*** Opening of Given information ***

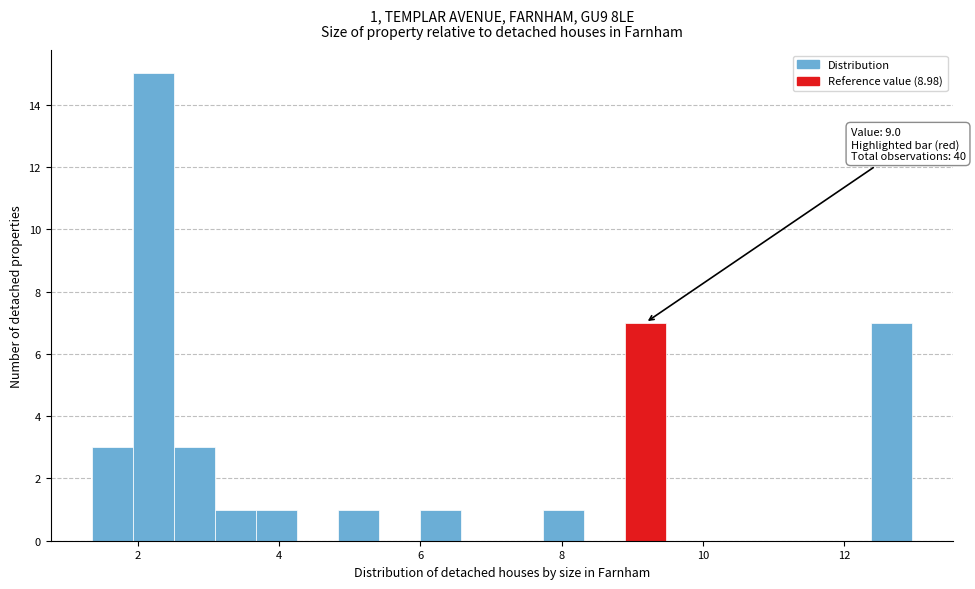

Read against the x-axis, roughly where is the centre of the tallest bar?

2.2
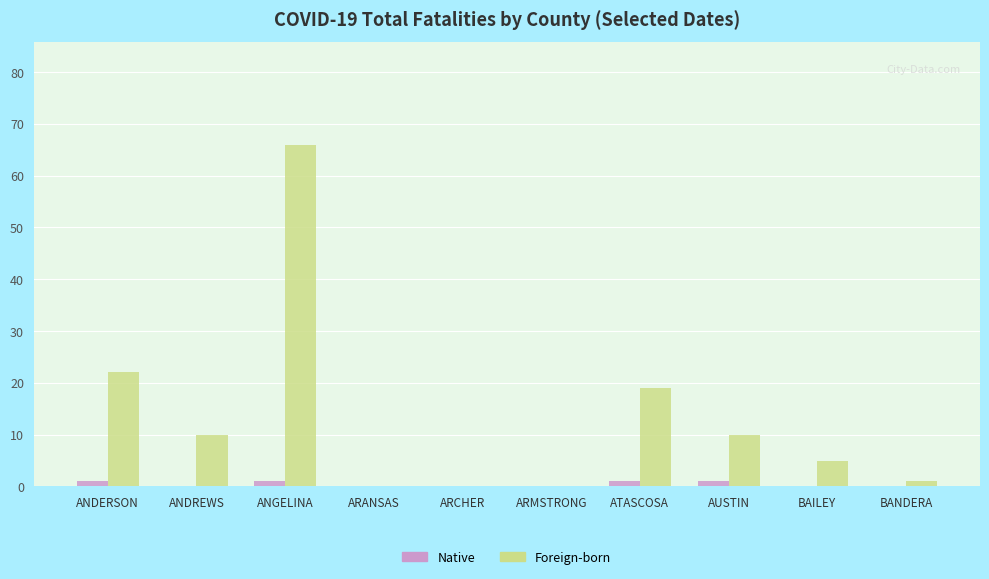

What is the sum of all Native values?

4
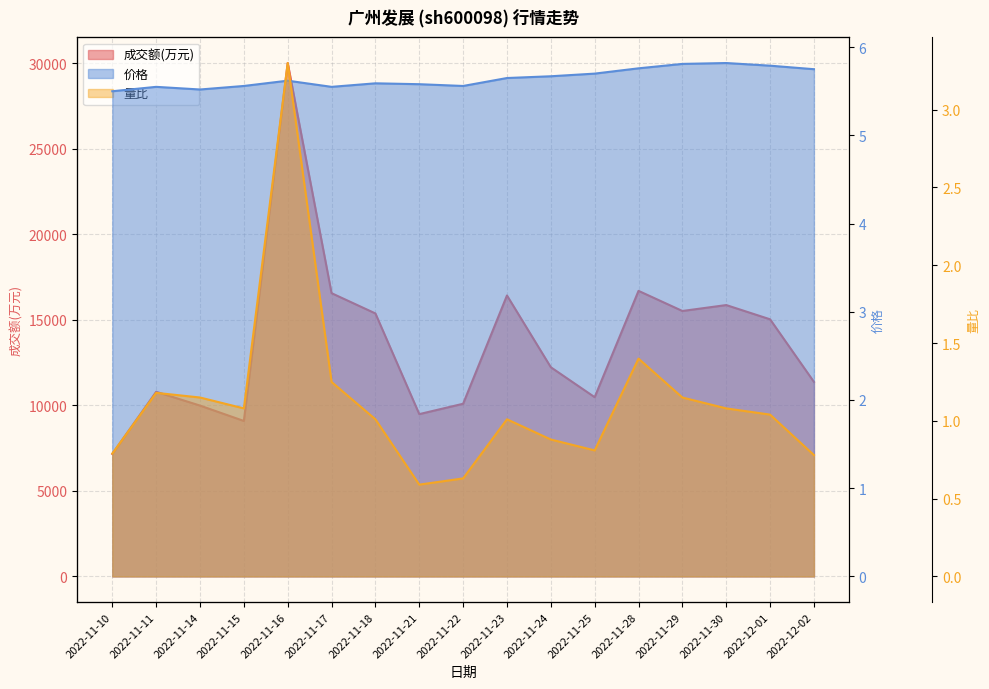

Is the value of 价格 at 2022-11-22 greater than the value of 量比 at 2022-11-22?

Yes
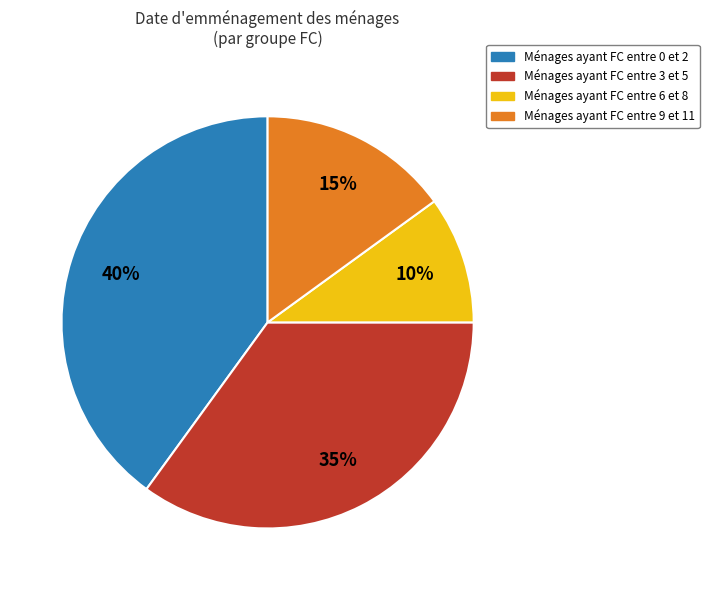

To the nearest percent, what is the average slice percentage?

25%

*** Close of Given information ***

Rename "x-axis" to "horizontal axis" throughout the listing and leave everything else unchanged. Leave the pictures out of your answer.

**Written solution**
Read against the horizontal axis, roughly where is the centre of the tallest bar?

2.2

What is the sum of all Native values?

4

Is the value of 价格 at 2022-11-22 greater than the value of 量比 at 2022-11-22?

Yes

To the nearest percent, what is the average slice percentage?

25%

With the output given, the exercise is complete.